Requirements:
**1)** Translate this sentence from the newsletter into Spanish: "Maaxi is a carpooling app that lets users in London order a black cab ride, which is then shared with others traveling on a similar route."
**2)** Summarize the newsletter in two sentences.

Source passage:
What You Need to Know Today: April 15

Good evening, Early Risers!

 

Tech

Uber alternative launches today in London. Unlike Uber, Maaxi has the support of Transport for London and the city’s black cab drivers, says Business Insider. Maaxi is a carpooling app that lets users in London order a black cab ride, which is then shared with others traveling on a similar route. Funded by Nat Rothschild Maaxi is already being called ‘door-to-door public transport.’

Do millennials like newsletters – Reddit says, yes. One of the most popular news sites for millennials is Reddit.com and after successfully launching Upvoted, a podcast series exploring popular Reddit stories, the website has just announced it’s launched Upvoted Weekly “a new (opt-in) way to enjoy the best reddit content you may have missed during the week.”

Career

Elon Musk teaches you how to think. “I do think there is a good framework for thinking. It is physics – you know the sort of first principles reasoning. … What I mean by that is boil things down to their fundamental truths and reason up from there as opposed to reasoning by analogy.” Most people reason by analogy and you have to, as Musk will explain but there are times when you need to take the physics approach to thinking and here’s why.

Dataset:
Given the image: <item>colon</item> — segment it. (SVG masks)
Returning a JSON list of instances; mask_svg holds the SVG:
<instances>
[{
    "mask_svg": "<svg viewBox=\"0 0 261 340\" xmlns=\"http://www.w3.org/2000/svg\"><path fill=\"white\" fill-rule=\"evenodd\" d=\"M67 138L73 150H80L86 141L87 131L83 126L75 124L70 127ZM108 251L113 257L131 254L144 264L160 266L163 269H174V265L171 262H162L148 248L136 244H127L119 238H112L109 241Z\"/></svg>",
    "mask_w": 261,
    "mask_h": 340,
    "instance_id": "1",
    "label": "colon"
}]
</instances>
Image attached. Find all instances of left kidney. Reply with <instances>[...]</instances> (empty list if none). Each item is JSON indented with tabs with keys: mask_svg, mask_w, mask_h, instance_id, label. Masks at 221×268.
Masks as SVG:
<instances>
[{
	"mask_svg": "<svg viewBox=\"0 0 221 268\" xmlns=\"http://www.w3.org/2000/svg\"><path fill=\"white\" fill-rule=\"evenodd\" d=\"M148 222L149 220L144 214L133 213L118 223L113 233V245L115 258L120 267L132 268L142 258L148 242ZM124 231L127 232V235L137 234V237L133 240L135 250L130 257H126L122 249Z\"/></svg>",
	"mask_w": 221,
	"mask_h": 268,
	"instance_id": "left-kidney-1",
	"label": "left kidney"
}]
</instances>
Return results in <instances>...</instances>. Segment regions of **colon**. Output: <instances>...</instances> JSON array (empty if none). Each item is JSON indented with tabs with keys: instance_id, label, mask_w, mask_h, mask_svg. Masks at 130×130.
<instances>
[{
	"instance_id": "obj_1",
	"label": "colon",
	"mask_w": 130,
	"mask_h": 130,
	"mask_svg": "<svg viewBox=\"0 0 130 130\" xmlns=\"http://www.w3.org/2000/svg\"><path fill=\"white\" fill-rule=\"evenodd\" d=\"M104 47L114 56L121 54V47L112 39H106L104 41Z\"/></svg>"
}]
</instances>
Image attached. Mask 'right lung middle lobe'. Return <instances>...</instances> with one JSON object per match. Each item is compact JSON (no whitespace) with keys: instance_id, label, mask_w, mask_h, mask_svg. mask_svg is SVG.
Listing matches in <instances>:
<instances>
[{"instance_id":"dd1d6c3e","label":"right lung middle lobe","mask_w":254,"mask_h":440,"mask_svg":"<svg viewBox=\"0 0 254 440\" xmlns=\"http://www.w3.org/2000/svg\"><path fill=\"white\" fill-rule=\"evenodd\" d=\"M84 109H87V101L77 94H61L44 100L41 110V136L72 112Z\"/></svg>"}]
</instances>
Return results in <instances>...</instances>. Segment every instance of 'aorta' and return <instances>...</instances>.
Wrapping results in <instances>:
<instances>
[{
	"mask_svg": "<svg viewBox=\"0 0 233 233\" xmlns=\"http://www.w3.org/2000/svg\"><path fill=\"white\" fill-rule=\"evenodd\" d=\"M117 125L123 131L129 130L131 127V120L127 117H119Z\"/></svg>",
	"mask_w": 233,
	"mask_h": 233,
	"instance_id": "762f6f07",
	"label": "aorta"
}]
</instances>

...

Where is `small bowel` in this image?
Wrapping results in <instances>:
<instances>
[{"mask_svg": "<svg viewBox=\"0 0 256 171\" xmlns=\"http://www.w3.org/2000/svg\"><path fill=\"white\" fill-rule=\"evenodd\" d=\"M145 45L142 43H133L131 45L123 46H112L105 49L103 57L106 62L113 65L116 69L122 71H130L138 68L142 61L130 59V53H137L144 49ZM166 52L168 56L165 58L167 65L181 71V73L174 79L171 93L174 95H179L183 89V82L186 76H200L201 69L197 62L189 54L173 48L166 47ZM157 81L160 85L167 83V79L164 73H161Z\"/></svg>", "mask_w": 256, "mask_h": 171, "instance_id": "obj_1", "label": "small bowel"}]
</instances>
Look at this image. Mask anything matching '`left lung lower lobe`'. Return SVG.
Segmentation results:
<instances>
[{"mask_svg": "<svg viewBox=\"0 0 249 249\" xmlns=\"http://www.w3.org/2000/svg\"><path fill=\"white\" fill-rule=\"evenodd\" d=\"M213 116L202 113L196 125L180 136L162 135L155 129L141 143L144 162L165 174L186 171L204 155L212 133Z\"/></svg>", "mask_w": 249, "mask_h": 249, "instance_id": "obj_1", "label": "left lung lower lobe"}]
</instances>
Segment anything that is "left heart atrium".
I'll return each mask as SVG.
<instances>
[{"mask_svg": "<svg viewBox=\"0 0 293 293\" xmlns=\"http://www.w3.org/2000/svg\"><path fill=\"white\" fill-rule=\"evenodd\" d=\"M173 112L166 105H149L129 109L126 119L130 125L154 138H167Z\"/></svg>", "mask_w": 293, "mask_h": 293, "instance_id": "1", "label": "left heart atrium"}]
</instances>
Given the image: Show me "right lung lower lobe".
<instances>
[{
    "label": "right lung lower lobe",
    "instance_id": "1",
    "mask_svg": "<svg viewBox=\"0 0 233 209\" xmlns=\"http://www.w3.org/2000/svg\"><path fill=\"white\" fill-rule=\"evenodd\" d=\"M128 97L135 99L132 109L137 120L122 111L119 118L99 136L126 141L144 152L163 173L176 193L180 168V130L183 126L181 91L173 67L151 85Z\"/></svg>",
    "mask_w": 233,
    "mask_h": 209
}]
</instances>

* * *

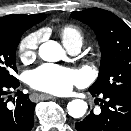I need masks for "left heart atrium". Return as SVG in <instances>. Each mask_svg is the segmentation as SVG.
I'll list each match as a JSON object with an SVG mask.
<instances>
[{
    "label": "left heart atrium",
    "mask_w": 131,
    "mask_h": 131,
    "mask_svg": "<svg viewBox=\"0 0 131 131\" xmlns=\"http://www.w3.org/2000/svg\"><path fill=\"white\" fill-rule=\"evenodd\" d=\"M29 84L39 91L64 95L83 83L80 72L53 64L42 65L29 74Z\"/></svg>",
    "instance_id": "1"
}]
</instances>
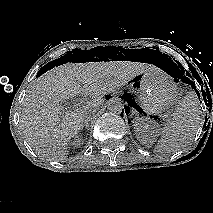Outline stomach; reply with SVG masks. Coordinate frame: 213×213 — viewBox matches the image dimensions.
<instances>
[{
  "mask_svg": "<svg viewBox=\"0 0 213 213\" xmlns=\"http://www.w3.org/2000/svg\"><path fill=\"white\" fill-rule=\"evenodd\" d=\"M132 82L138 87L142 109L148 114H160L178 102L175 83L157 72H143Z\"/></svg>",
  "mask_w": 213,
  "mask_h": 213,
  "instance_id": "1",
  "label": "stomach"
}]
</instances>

Written answers:
**1)** Maaxi es una aplicación de viajes compartidos que permite a los usuarios de Londres pedir un viaje en taxi negro, que luego se comparte con otras personas que viajan por una ruta similar.

**2)** Maaxi, a London carpooling app that shares black cab rides among riders on similar routes, launches today with the support of Transport for London and the city's black cab drivers, and Reddit, after launching its Upvoted podcast series, has announced an opt-in newsletter called Upvoted Weekly. Elon Musk describes a framework for thinking based on physics-style first principles reasoning, which boils things down to their fundamental truths and reasons up from there rather than reasoning by analogy.